#### [YOUR INSTRUCTIONS]
Below is a listing; repeat exactly the lines from the one containing "2: (325, 430, 1.94)" to the one containing "16: (138, 445, 1.97)", both included.

———

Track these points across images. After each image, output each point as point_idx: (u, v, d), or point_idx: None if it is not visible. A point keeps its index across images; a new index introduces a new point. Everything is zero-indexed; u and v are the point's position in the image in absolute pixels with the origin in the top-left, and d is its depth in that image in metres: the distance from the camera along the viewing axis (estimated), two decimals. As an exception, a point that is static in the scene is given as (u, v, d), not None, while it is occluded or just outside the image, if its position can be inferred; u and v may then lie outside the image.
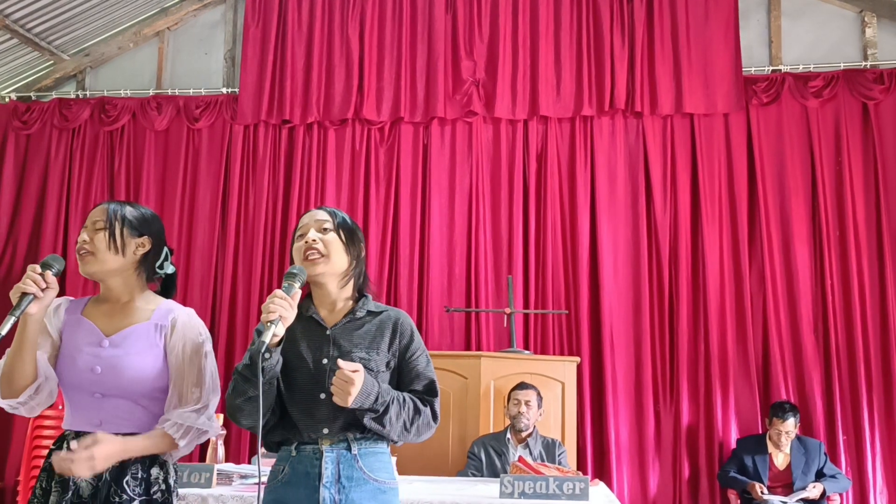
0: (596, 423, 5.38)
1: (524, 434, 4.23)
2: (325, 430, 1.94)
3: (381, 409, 1.90)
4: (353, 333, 2.00)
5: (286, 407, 1.98)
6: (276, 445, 2.03)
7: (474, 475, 4.14)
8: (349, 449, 1.94)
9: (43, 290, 1.91)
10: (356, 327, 2.01)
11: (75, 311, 2.08)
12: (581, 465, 5.08)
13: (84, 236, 2.04)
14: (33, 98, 6.32)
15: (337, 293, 2.04)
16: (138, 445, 1.97)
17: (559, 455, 4.22)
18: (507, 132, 5.73)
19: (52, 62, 6.28)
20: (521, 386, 4.31)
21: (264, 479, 1.98)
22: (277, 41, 5.96)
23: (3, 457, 5.76)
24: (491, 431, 4.41)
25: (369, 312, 2.04)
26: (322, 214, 2.05)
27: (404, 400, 1.95)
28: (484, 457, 4.19)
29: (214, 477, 3.17)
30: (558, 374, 4.64)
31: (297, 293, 1.88)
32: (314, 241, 1.99)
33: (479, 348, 5.41)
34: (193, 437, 2.01)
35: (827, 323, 5.29)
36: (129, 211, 2.09)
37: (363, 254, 2.09)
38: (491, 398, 4.52)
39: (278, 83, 5.91)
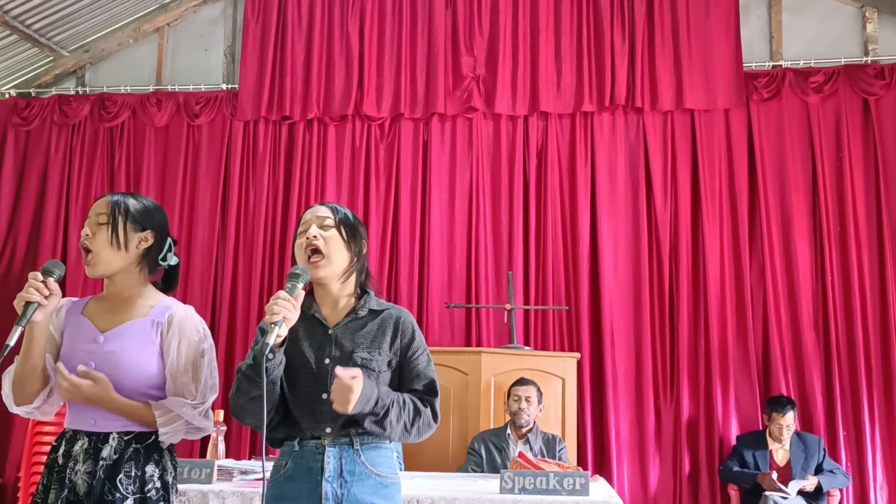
0: (596, 419, 5.38)
1: (524, 430, 4.23)
2: (328, 430, 1.95)
3: (382, 413, 1.90)
4: (354, 333, 2.00)
5: (289, 405, 1.99)
6: (279, 441, 2.04)
7: (474, 471, 4.15)
8: (351, 444, 1.95)
9: (46, 297, 1.92)
10: (358, 327, 2.01)
11: (76, 312, 2.08)
12: (581, 461, 5.09)
13: (86, 230, 2.04)
14: (33, 94, 6.31)
15: (339, 291, 2.04)
16: (123, 406, 1.98)
17: (559, 451, 4.23)
18: (508, 128, 5.73)
19: (51, 58, 6.27)
20: (522, 382, 4.31)
21: (267, 475, 1.99)
22: (277, 37, 5.95)
23: (4, 454, 5.77)
24: (491, 427, 4.41)
25: (371, 311, 2.04)
26: (323, 211, 2.06)
27: (404, 402, 1.95)
28: (484, 452, 4.20)
29: (215, 473, 3.18)
30: (558, 370, 4.65)
31: (301, 294, 1.88)
32: (315, 237, 1.99)
33: (479, 344, 5.41)
34: (180, 427, 2.02)
35: (827, 318, 5.29)
36: (133, 204, 2.09)
37: (365, 250, 2.09)
38: (491, 394, 4.52)
39: (278, 79, 5.90)
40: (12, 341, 1.85)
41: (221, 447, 3.66)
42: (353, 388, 1.82)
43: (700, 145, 5.53)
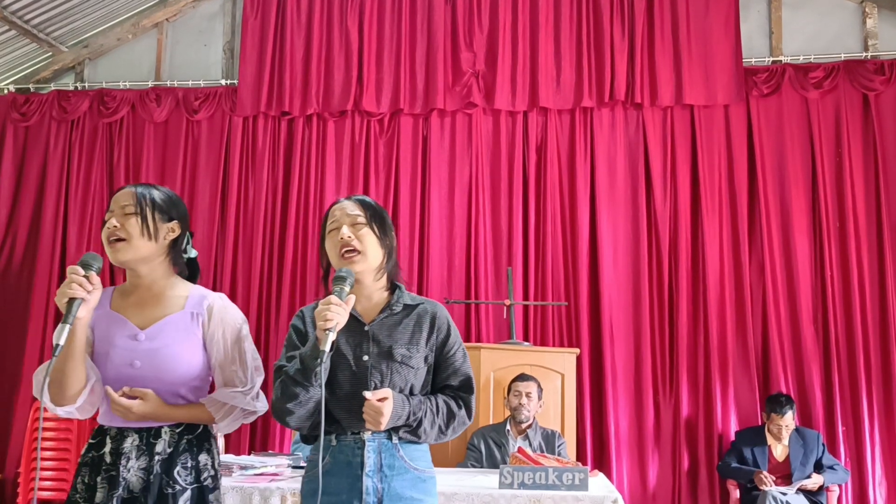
0: (595, 415, 5.38)
1: (524, 425, 4.24)
2: (367, 425, 1.94)
3: (415, 424, 1.94)
4: (391, 329, 2.00)
5: (326, 402, 1.98)
6: (314, 437, 2.02)
7: (474, 466, 4.15)
8: (390, 438, 1.96)
9: (88, 291, 1.86)
10: (394, 322, 2.01)
11: (103, 305, 2.02)
12: (580, 456, 5.10)
13: (114, 222, 1.99)
14: (32, 90, 6.30)
15: (372, 286, 2.04)
16: (177, 415, 1.98)
17: (559, 446, 4.23)
18: (507, 124, 5.73)
19: (50, 54, 6.26)
20: (522, 377, 4.32)
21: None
22: (277, 32, 5.94)
23: (4, 449, 5.76)
24: (491, 423, 4.42)
25: (406, 306, 2.04)
26: (354, 208, 2.03)
27: (437, 407, 1.97)
28: (484, 448, 4.20)
29: (214, 468, 3.17)
30: (558, 366, 4.65)
31: (351, 298, 1.88)
32: (349, 237, 1.98)
33: (478, 340, 5.41)
34: (237, 416, 2.04)
35: (826, 314, 5.29)
36: (158, 194, 2.06)
37: (395, 242, 2.09)
38: (491, 389, 4.53)
39: (277, 75, 5.90)
40: (62, 340, 1.77)
41: (221, 442, 3.66)
42: (382, 411, 1.86)
43: (699, 141, 5.53)
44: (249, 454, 4.59)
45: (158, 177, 5.96)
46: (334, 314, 1.81)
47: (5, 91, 6.30)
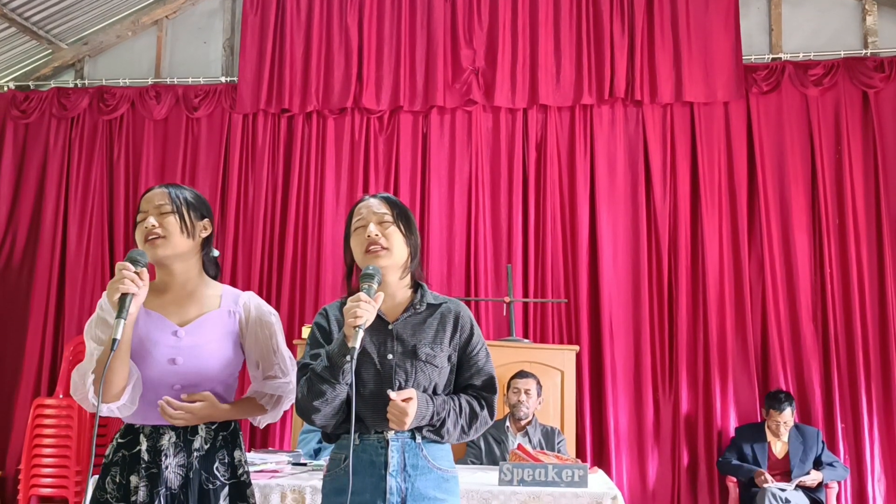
0: (595, 412, 5.39)
1: (523, 422, 4.24)
2: (391, 425, 1.94)
3: (438, 424, 1.94)
4: (415, 328, 2.00)
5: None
6: (336, 436, 2.02)
7: (473, 463, 4.16)
8: (414, 438, 1.96)
9: (139, 287, 1.88)
10: (418, 321, 2.01)
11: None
12: (580, 453, 5.10)
13: (151, 220, 2.01)
14: (32, 87, 6.30)
15: (396, 284, 2.04)
16: (234, 412, 2.05)
17: (558, 443, 4.24)
18: (507, 121, 5.72)
19: (50, 51, 6.26)
20: (521, 374, 4.32)
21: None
22: (276, 30, 5.94)
23: (4, 447, 5.77)
24: (490, 420, 4.41)
25: (429, 305, 2.04)
26: (380, 206, 2.03)
27: (461, 407, 1.98)
28: (483, 445, 4.21)
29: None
30: (557, 363, 4.65)
31: (380, 295, 1.89)
32: (377, 235, 1.98)
33: (478, 337, 5.40)
34: (281, 405, 2.13)
35: (826, 312, 5.30)
36: (189, 193, 2.10)
37: (420, 242, 2.10)
38: (490, 387, 4.52)
39: (277, 72, 5.89)
40: (118, 335, 1.81)
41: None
42: (407, 410, 1.86)
43: (699, 138, 5.53)
44: (249, 451, 4.60)
45: (158, 174, 5.96)
46: (364, 311, 1.82)
47: (5, 88, 6.29)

———

#### [ANSWER TO THIS TASK]
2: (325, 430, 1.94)
3: (381, 409, 1.90)
4: (353, 333, 2.00)
5: (286, 407, 1.98)
6: (276, 445, 2.03)
7: (474, 475, 4.14)
8: (349, 449, 1.94)
9: (43, 290, 1.91)
10: (356, 327, 2.01)
11: (75, 311, 2.08)
12: (581, 465, 5.08)
13: (84, 236, 2.04)
14: (33, 98, 6.32)
15: (337, 293, 2.04)
16: (138, 445, 1.97)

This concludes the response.